Morning Prayer

The Office of Daily Morning Prayer has very ancient origins. Its antecedents were the Jewish synagogue services containing psalms and Scripture readings. The early Church had services of Scripture readings and prayers as well as an early form of Holy Communion. Our present rites of Morning and Evening Prayer derive from Archbishop Thomas Cranmer’s simplification of the eight daily offices of the medieval Roman Catholic Church (Prime, Matins, Lauds, Terce, Sext, None, Vespers, Compline). The genius of Archbishop Cranmer in doing this can be seen from the availability of lectionary and offices in a single book, the Book of Common Prayer, the appearance of such a book in English, and the reduction to two of the offices for clergy, religious orders and lay people.
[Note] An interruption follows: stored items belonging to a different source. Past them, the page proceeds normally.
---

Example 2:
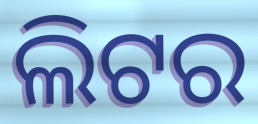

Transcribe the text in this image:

ଲିଟର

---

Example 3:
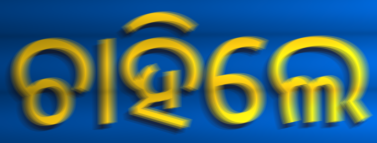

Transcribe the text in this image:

ଚାହିଲେ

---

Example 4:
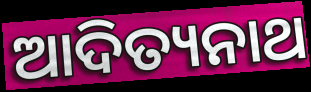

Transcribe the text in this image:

ଆଦିତ୍ୟନାଥ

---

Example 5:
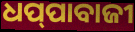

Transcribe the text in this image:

ଧପ୍‌ପାବାଜୀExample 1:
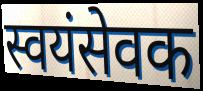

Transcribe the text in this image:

स्वयंसेवक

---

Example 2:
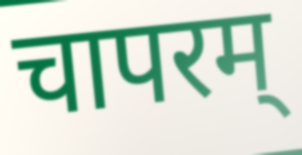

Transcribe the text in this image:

Characteristic of the Reformation’s emphasis on penitence but following from penitential sections in the offices of Prime and Compline in the late Middle Ages, was the addition of an Exhortation to Confession, General Confession and Absolution after the Opening Sentences of the Office in 1552.

Morning Prayer is a service arising from the daily worship of the Catholic Church through the ages. It is rooted in the Psalter (“the hymnal of the Old Testament”), in the reading of Scriptures, and the offering of praise, thanksgiving, intercession and petition, all of which follow the confession of sin and absolution at the start of the service. The service presents to us patterns of the various kinds of prayer which should form part of the daily prayer life of the Christian. What Christian should forget to confess his sins to God daily, or give praise and thanks to God daily, and pray in the name of the Lord Jesus Christ for others as well as for himself? Morning Prayer leads us into reading Bible passages or hearing them read aloud. For this reason, among others, Archbishop Cranmer, and the Church of England subsequently, insisted that clergy should say Morning and Evening Prayer daily, so that they might be well-versed in the very Scriptures they were to preach and teach to others.
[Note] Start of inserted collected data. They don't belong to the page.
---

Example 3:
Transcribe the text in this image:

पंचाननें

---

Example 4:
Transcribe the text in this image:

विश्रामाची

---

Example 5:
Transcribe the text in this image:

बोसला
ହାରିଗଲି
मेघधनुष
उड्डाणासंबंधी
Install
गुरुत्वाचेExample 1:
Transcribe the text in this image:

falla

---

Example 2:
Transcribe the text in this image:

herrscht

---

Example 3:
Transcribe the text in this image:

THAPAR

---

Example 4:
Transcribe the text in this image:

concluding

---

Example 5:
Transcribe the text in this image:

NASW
The Daily Offices of Morning and Evening Prayer also draw every worshiper into the prayer life of the Church. They remind us of how to pray for others and for ourselves, and they can enrich our own continual praise, thanksgiving, petition and intercession. The written prayers of the Prayer Book leap to life as they are spoken, even as we voice them in our thoughts, and they inspire our own individual prayers and link us to the prayers of the Church.

St. Luke’s is one of the few Anglican churches in the Bay area that continue to offer Morning Prayer with sung canticles and hymns on a Sunday morning. Our service of Morning Prayer is held at 10:00 a.m. on the second and fourth Sundays of the month, and all are welcome to attend!